Again, would you support having your right to free speech taken away since, after all, it’d only effect an infinitesimally small fraction of Americans? Or maybe just a law that said your free speech could be taken away if we felt like it, and then after all although the law allowed it to happen it hadn’t yet, and besides, it’s not like there are many Brickers in the US, so who cares?
No, it’s easily dismissible because it’s a dodge. It’s the same exact dodge that could have been used during Jim Crow. “Well, that’s the law, tough shit, hippie!” The fact that something is the law means only that it’s the law, not that it’s justice and certainly not that we have to accept it as a good law. Falling back on “but… it’s the law” indicates that you’ve run out of actual arguments.
The person struggling with the concept is you. There’s absolutely no daylight between agreeing that something is the law, and arguing that it’s a bad law.
And we’re right back to the same tactics someone would use to support Jim Crow. Your pretense that people are simply saying that their views are the “correct” ones is also more than a little disingenuous. We’ve been giving reasons and arguing for why the law is a bad one. Which is why “But… it’s the law” is not only non-responsive, it’s a dodge.
Do you actually intended to Debate, in a somewhat Great fashion, whether or not these laws should be in place and why they’re good laws? Or is this really a LiveJournal post where all that you’re prepared to back up is “Hey, here’s the law. Suck it, pro choice hippies!”

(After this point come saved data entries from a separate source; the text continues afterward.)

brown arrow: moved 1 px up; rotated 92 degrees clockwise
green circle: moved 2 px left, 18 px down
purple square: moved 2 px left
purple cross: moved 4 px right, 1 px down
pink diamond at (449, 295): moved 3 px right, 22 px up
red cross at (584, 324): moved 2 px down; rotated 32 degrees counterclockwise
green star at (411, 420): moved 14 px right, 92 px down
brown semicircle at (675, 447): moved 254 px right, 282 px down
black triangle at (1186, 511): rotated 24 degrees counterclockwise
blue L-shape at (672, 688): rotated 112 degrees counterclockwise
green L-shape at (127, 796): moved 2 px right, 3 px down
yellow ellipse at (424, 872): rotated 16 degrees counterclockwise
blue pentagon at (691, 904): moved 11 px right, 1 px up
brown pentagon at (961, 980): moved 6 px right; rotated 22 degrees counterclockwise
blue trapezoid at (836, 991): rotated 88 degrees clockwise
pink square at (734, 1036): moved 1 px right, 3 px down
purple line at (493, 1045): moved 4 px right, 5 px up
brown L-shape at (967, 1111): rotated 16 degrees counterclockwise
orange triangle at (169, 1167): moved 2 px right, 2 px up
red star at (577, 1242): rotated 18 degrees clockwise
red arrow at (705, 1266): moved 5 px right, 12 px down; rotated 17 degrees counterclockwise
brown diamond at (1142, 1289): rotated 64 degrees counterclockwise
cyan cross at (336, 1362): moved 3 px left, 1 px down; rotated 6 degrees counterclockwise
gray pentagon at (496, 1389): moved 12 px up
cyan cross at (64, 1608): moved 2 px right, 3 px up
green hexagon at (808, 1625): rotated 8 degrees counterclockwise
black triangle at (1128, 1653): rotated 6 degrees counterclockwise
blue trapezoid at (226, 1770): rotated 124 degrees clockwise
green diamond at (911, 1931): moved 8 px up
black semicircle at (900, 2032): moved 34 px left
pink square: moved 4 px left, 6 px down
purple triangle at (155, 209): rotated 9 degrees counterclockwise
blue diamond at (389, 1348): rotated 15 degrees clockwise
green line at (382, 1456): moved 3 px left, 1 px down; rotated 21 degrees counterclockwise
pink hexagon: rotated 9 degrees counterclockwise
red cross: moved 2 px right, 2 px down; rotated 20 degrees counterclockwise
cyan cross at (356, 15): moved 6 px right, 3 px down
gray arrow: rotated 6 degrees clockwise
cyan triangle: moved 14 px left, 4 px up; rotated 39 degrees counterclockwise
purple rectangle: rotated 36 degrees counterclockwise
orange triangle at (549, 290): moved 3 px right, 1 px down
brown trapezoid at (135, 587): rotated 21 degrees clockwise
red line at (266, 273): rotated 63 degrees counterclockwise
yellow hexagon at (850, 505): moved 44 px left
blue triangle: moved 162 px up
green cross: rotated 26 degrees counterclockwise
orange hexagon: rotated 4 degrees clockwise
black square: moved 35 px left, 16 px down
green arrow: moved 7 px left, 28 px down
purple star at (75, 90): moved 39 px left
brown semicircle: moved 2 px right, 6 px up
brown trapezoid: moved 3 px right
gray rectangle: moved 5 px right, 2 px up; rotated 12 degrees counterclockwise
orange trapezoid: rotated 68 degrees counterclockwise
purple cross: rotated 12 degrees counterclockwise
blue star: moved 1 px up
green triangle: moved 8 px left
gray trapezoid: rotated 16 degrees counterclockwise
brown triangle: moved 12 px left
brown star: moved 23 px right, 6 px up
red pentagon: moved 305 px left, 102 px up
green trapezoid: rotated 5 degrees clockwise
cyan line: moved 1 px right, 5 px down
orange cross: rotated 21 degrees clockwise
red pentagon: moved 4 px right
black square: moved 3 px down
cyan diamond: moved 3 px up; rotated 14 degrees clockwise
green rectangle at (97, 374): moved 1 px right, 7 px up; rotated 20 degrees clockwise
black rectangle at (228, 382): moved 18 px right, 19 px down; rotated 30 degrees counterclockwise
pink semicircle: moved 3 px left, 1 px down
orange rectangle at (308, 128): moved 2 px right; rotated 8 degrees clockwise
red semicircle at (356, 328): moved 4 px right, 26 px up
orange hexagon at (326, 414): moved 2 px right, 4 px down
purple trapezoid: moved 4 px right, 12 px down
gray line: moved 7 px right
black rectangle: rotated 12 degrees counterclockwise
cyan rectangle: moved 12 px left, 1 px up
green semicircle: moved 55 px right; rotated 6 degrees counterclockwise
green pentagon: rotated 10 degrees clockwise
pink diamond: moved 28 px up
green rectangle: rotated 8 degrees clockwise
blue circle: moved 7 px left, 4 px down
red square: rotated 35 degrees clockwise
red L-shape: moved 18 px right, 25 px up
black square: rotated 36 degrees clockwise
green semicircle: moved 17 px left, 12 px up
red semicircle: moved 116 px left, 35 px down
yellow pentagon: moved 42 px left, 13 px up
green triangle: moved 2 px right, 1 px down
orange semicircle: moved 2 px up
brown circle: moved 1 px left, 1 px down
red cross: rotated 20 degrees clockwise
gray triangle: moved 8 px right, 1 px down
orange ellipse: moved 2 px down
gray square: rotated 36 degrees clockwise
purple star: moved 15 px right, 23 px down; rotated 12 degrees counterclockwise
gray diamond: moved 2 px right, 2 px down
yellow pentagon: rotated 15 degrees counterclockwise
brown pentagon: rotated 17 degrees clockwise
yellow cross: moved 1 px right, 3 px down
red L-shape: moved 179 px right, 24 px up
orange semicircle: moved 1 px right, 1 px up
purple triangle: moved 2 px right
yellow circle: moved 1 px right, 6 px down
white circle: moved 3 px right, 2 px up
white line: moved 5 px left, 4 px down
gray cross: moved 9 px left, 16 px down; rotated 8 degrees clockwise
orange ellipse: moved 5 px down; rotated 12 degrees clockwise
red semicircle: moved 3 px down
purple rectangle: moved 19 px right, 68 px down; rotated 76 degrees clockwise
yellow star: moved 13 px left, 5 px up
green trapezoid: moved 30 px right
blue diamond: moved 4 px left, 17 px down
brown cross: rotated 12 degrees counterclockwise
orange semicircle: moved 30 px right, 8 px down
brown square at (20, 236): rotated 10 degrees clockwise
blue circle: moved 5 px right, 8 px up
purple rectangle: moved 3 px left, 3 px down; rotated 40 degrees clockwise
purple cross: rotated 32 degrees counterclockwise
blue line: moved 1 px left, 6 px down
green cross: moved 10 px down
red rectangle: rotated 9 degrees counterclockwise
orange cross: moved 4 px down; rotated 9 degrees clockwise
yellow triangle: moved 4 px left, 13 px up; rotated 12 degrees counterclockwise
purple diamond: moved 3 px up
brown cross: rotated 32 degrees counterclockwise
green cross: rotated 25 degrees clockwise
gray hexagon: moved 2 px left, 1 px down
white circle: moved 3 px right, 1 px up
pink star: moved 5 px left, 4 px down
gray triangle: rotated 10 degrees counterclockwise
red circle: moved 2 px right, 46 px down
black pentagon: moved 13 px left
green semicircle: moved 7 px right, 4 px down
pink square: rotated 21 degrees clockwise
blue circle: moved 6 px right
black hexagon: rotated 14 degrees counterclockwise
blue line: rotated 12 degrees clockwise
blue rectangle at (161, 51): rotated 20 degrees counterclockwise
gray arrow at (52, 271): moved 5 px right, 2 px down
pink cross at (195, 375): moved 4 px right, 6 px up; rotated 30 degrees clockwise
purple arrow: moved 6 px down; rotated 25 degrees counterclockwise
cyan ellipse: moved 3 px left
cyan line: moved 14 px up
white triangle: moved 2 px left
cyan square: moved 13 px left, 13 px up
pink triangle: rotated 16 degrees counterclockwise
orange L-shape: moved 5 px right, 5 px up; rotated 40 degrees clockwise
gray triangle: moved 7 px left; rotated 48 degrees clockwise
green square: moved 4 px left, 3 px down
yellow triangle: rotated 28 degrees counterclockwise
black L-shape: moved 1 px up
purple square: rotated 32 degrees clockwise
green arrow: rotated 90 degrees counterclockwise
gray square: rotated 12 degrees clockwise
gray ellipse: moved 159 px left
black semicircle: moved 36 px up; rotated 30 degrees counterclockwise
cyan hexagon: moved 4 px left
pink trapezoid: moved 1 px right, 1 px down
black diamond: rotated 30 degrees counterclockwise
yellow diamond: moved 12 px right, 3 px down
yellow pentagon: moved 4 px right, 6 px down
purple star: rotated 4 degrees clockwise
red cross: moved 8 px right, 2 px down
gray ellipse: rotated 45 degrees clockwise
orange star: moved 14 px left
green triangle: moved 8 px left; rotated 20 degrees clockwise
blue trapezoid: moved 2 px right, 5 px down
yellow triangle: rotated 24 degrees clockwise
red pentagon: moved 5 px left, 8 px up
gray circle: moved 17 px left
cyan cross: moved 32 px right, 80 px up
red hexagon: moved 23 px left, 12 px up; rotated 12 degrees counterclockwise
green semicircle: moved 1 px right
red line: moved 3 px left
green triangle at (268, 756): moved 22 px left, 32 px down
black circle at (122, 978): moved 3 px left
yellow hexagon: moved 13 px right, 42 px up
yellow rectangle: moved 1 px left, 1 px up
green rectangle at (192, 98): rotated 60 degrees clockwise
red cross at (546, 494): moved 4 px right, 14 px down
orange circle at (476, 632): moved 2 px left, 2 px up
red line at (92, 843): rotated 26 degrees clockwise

Why is it an “argument” when you invoke Jim Crow laws but an “assertion” when I do it?
Not really. Jim Crow laws specifically grew out of the vacuum that followed the passage of the 13th, 14th, and 15th amendments. When slavery was extant, Jim Crow laws did not exist, or need to.
When you consider slavery as part of the Jim Crow universe, as it certainly was in spirit, then you’re quite wrong: overall, the laws permitting discrimination against blacks was at an all-time high when slavery was extant, and then trended generally downwards until 1964.
Well, the courts merely say the law is permissible. The legislature says the practice is legal. (I know, I know – you have so long depended on courts to write the laws for you that this is probably an understandable mistake).
I’ve given my argument for why the law is generally a good one: in this country, we intrude on personal freedom only when the alternative is worse. When we balance a pharmacist’s right to not dispense medications that offend his conscience with the “right” of a patient not to walk a few blocks, the answer is obvious.
You don’t agree with that balancing. That’s fine. How are we to resolve this basic disagreement?
And how many blocks do you have to walk if your prescription is denied in Athol, Idaho? Blanchard? Spirit Lake? Hayden Lake? State Line?
BTW, thanks for doing your part in turning “personal freedom” into as ugly a euphamism as “states rights”.
So it would be okay for restaurants, and only restaurants, to refuse service to blacks? After all, they’d only have to walk a few blocks.
Or maybe only pharmacies can do that to blacks?
You’re also being phenomenally disingenuous when you pretend that it’s an issue of “walking a few blocks”. To begin with, there is no such provision in the law that would prevent every single pharmacist in a town from refusing to dispense medications that are legally prescribed. Yes, your traditional dodge is that it’s unlikely, but it’s explicitly allowed under the laws in question, unless you can find a geographic-proximity provision? Likewise, you are deliberately ignoring the fact that not every location in the country has another pharmacy “a few blocks” away, that not everybody has access to reliable transportation, etc…
This is pretty unconscionable. I don’t see how you can justify not providing therapeutic drugs AFTER the abortion. The law permitting this sort of behaviour seems too broad.